On line 15 the !$OMP DO pragma indicates a loop will follow that should be parallelized. Again we choose for the outer loop, as to reduce the overhead due to the parallelization procedure. We also tell the compiler how the work should be distributed using the SCHEDULE(TYPE,CHUNK) clause. There are three types of scheduling:

  1. STATIC: which is best suited for homogeneous workloads. The loop is split in equal pieces (size given by the optional parameter CHUNK, else equal pieces with size=total size/#threads)
  2. DYNAMIC: which is better suited if the workload is not homogeneous.(in this case the central if-clause on line 19 complicates things). CHUNK can again be used to define the sizes of the workload blocks.
  3. GUIDED: which is a bit like dynamic but with decreasing block-sizes.

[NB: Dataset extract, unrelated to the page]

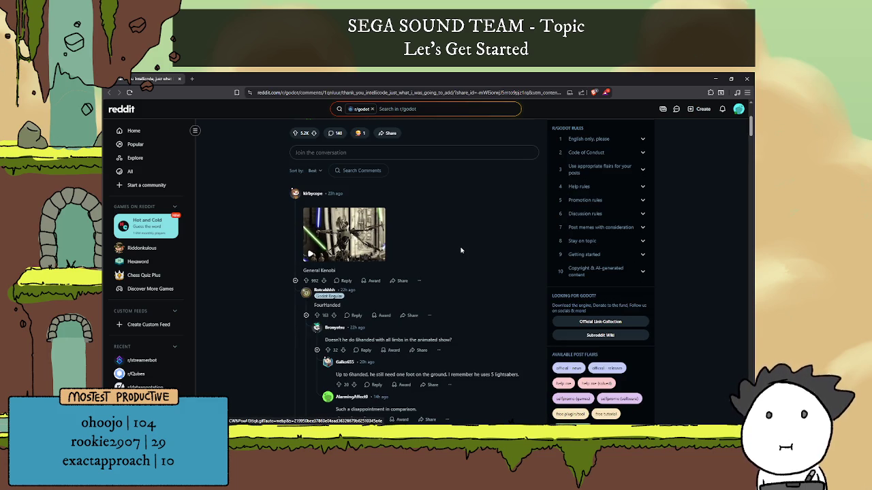
Step: Read through the rest of the comment thread, then close the Reddit tab
scroll(461, 251, down, 2)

From this real life example, it is again clear that OpenMP parallelization in fortran can be very simple.

D. Speedup?

On my loyal sidekick (with hyper-threaded quad-core core i7) I was able to get following speedups for the phonon-code (the run was limited to performing only a phonon-DOS calculation):

speedup due to openMP parallelization

Speedup of the entire phonon-subroutine due to parallelization of the main-phonon-DOS loop.

The above graph shows the speed-up results for the two different modes for calculating the phonon-DOS. The reduced mode (DM red), uses a spectrum reduced to that of a unit-cell, but needs a much denser sampling of the Brillouin zone (second approach), and is shown by the black line. The serial calculation in this specific case only took 96 seconds, and the maximum speedup obtained was about x1.84. The red and green curves give the speedup of the calculation mode which makes use of the super-cell spectrum (DM nored, i.e. much larger matrix to solve), and shows for increasing grid sizes a maximum speedup of x2.74 (serial time: 45 seconds) and x3.43 (serial time 395 seconds) respectively. The reason none of the setups reaches a speedup of 4 (or more) is twofold:

  1. Amdahl’s law puts an upper limit to the global speedup of a calculation by taking into account that only part of the code is parallelized (e.g. write sections to a single file can not be parallelized.)
  2. There needs to be sufficient blocks of work for all threads (indicated by nkz in the plot)

In case of the DM nored calculations, the parallelized loop clearly takes the biggest part of the calculation-time, while for the DM red calculation, also the section generating the q-point grid takes a large fraction of the calculation time limiting the effect of parallelization. An improvement here would be to also parallelize  the subroutine generating the grid, but that will be for future work. For now, the expensive DM nored calculations show an acceptable speedup.